Scholars urge more action on human rights education in Asia


TAIPEI — Human rights education in many parts of Asia is still lacking and needs substantive change, scholars and human rights defenders from Asia said yesterday in a seminar in Taipei.

Organized by the Taipei Municipal University of Education, the scholars and human rights workers from across Asia were participating in the three-day international conference titled “Propagation and Implementation of the Idea of Human Rights.”

Jefferson Plantilla, a lawyer and human rights educator based in Japan, noted that there were many cases of human rights violations reported throughout Southeast Asia in the 1970s and 1980s, a time when rulers would put economic growth ahead of raising human rights education awareness and training.

Since 2000, human rights education centers have been established across the region, and as of November this year, 90 such centers were in place to help promote human rights education, he said. The lack of coordination among these centers, however, still poses a big problem for citizens, he said.

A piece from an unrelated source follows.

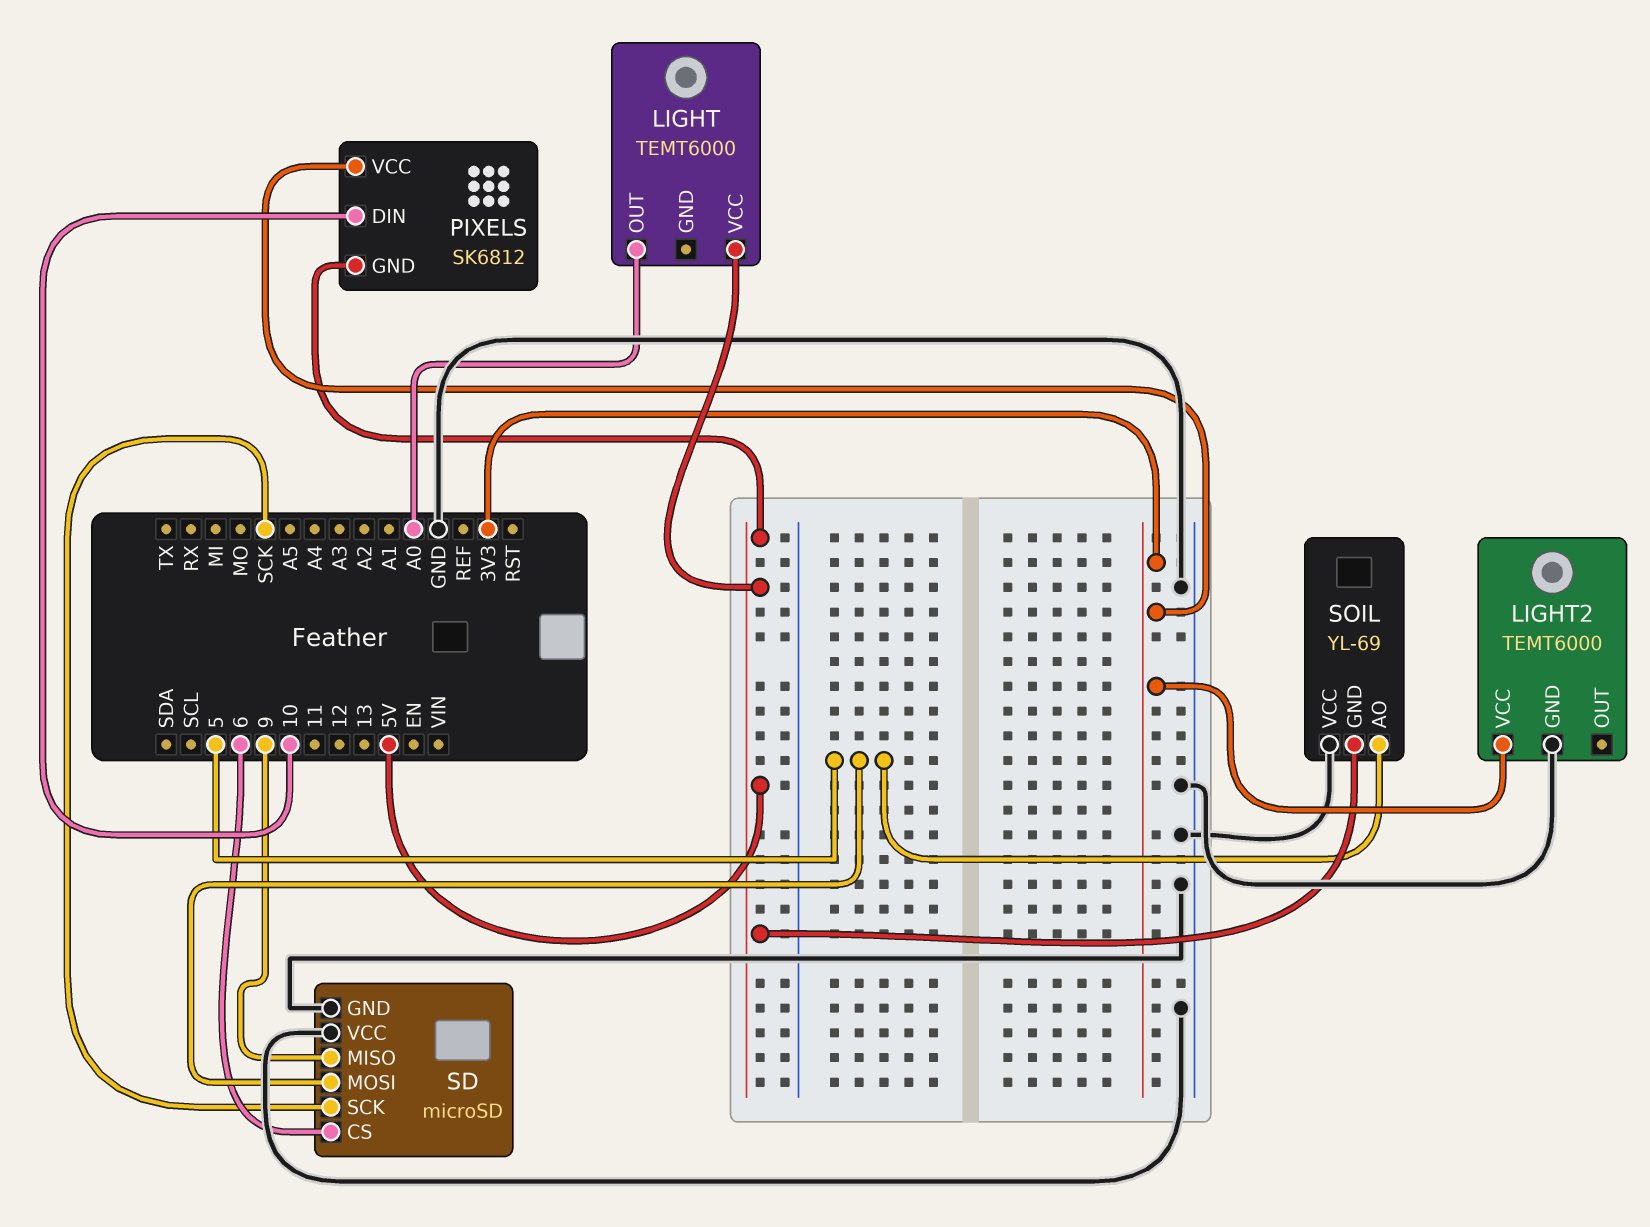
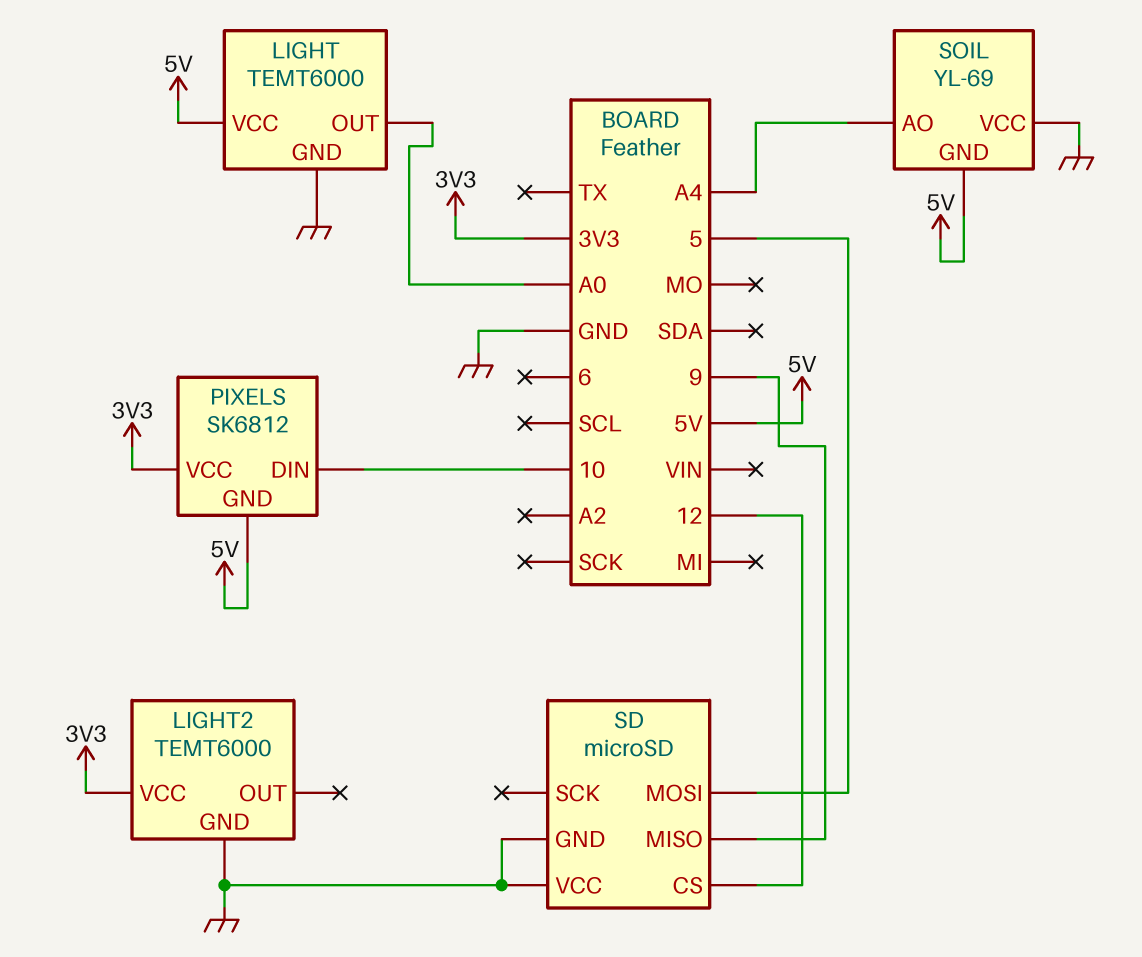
LIGHT pin GND: none -> GND
SD pin CS: 6 -> 12
SD pin SCK: SCK -> none
SOIL pin AO: 5 -> A4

Li Dan, an AIDS activist and human rights defender from China, said that since he was young, he felt strongly deprived of an education in human rights.

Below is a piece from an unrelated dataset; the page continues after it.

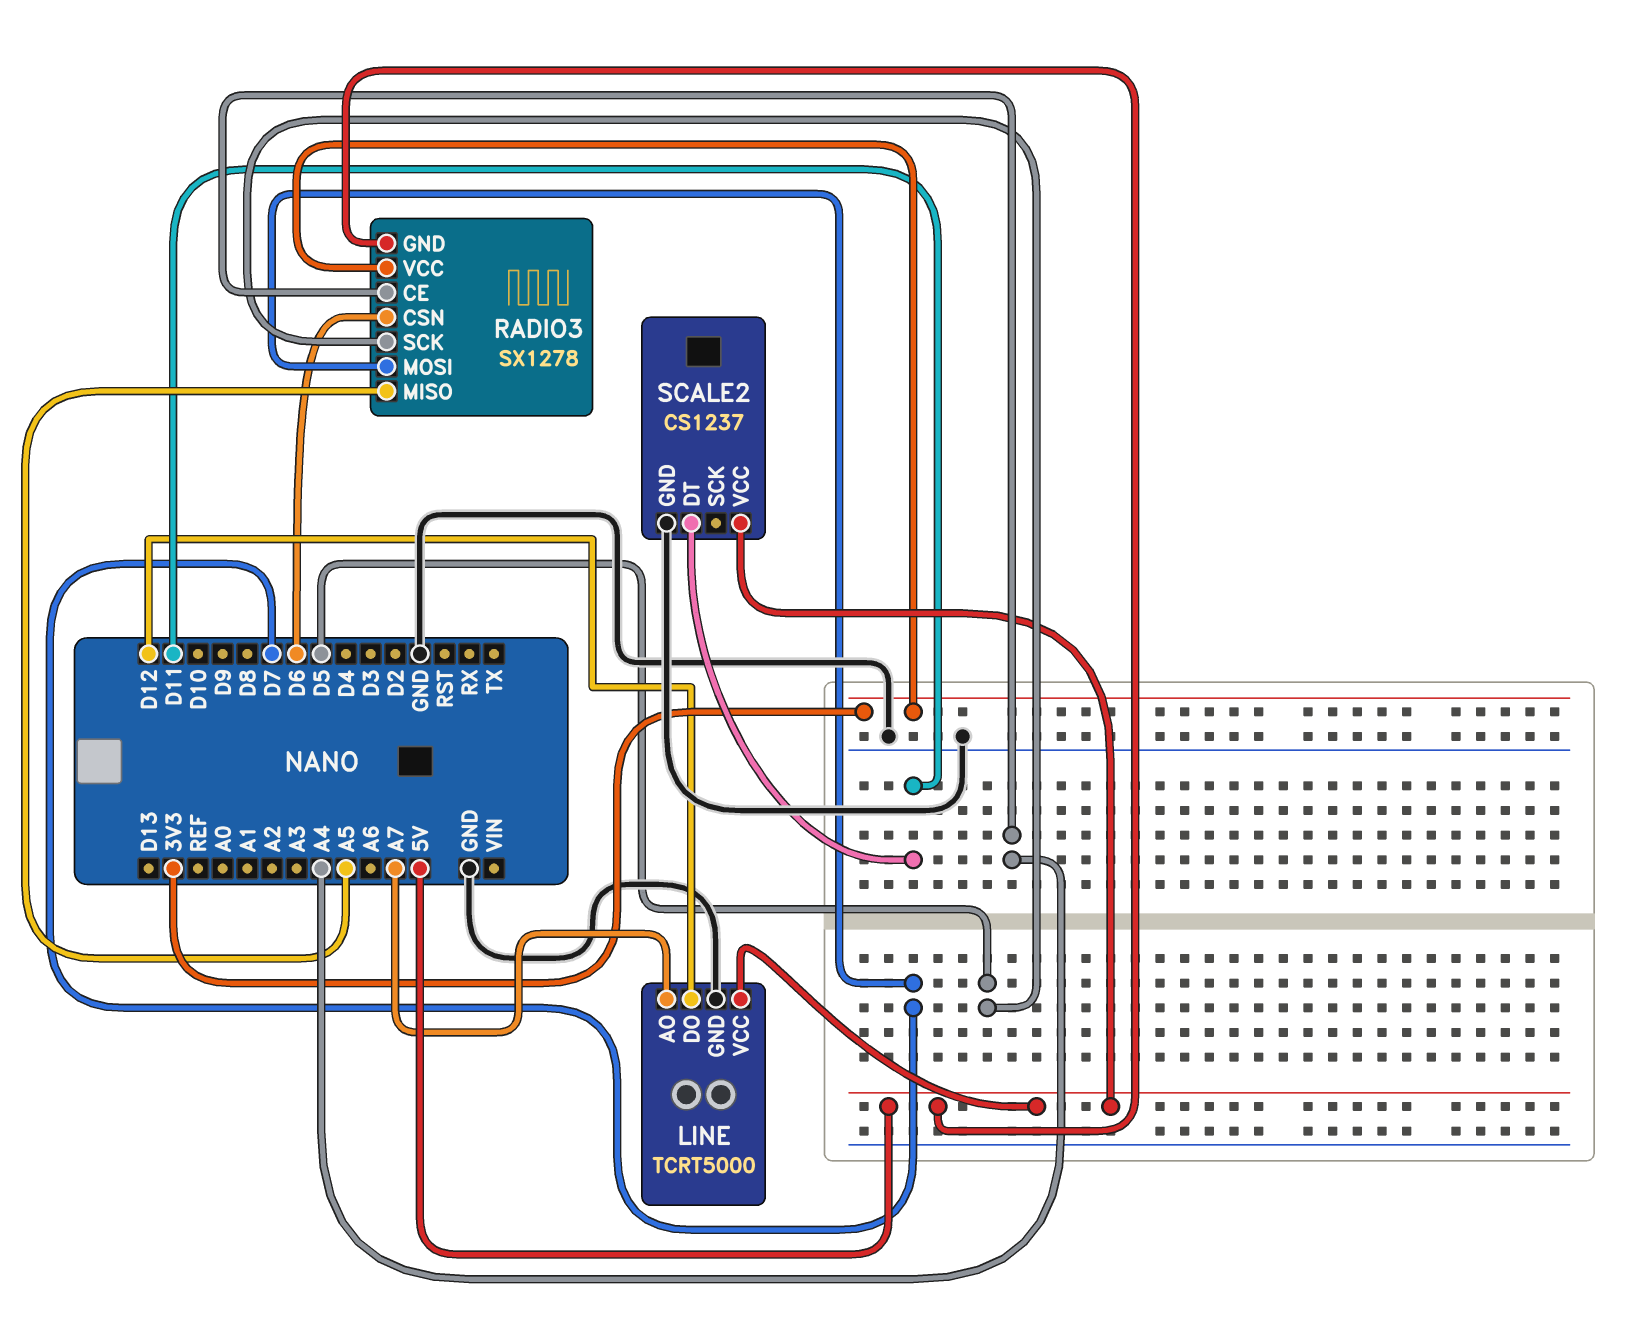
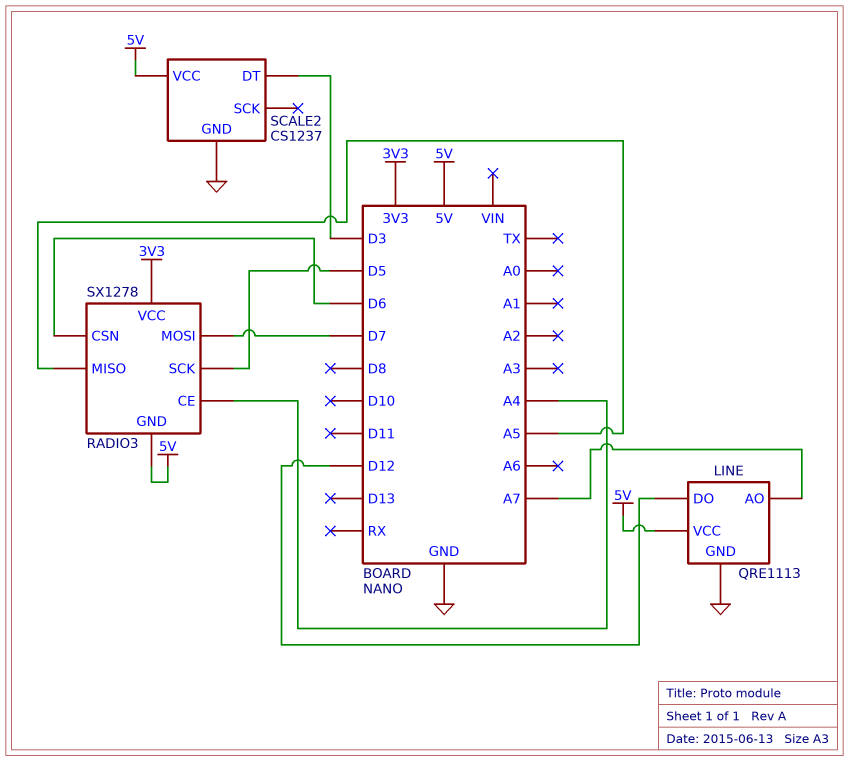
LINE: TCRT5000 -> QRE1113
SCALE2 pin DT: D11 -> D3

“If you are an optimist, you would say things are gradually changing in China. But the truth is that courses and teaching on human rights education remains very scant, because the last thing the Chinese government wants is to push for the development of human rights,” Lee said.

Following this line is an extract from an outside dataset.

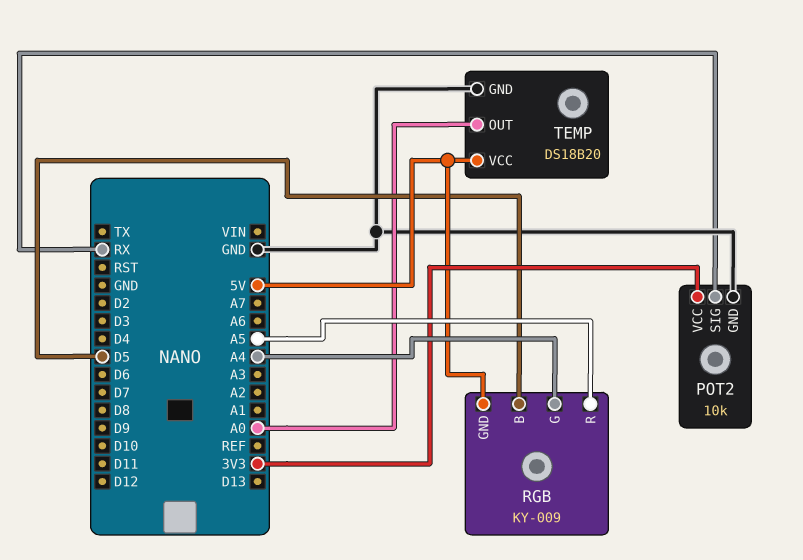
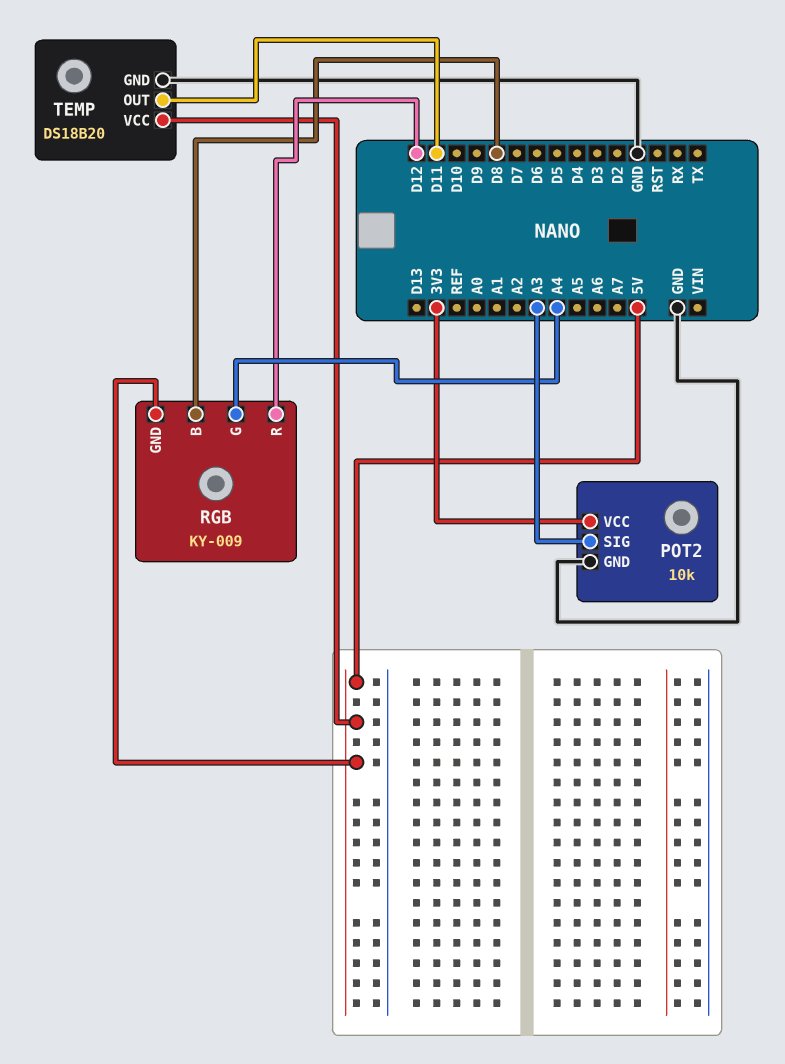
POT2 pin SIG: RX -> A3
RGB pin B: D5 -> D8
RGB pin R: A5 -> D12
TEMP pin OUT: A0 -> D11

In China, many human rights workers do not tell others what they do for fear of being labeled dissidents, according to Lee.

He said there are only two universities in China that offer lessons that correspond to the universal values of human rights, while the majority of schools give lessons to brainwash students that Chinese people do not need the kind of human rights education that Western people receive. Yvonne Liu, a member of Hong Kong’s Alliance of Civil Education, said human rights education is not institutionalized in schools at all levels. As a result, human rights education in Hong Kong is very weak. Liu, a teacher, said her students often ask her about the sensational words and pictures carried on the front page of the Apple Daily newspaper, and that she found it difficult to help change the learning environment for the younger generation.

For Taiwan’s part, Professor Tang Mei-ying, who has conducted several surveys on teachers’ attitudes on pushing for human rights education, said most of the teachers in Taiwan are supportive of the teaching and promotion of human rights-related educational classes.

She said the responsibility of creating a positive environment to push for human rights education in Taiwan is not just in the hands of educators and that the government and the media should be more actively involved, while not intervening.

“When it comes to human rights education in Taiwan, we need more action and fewer slogans,” she said, adding that “political influence should also be wiped out.”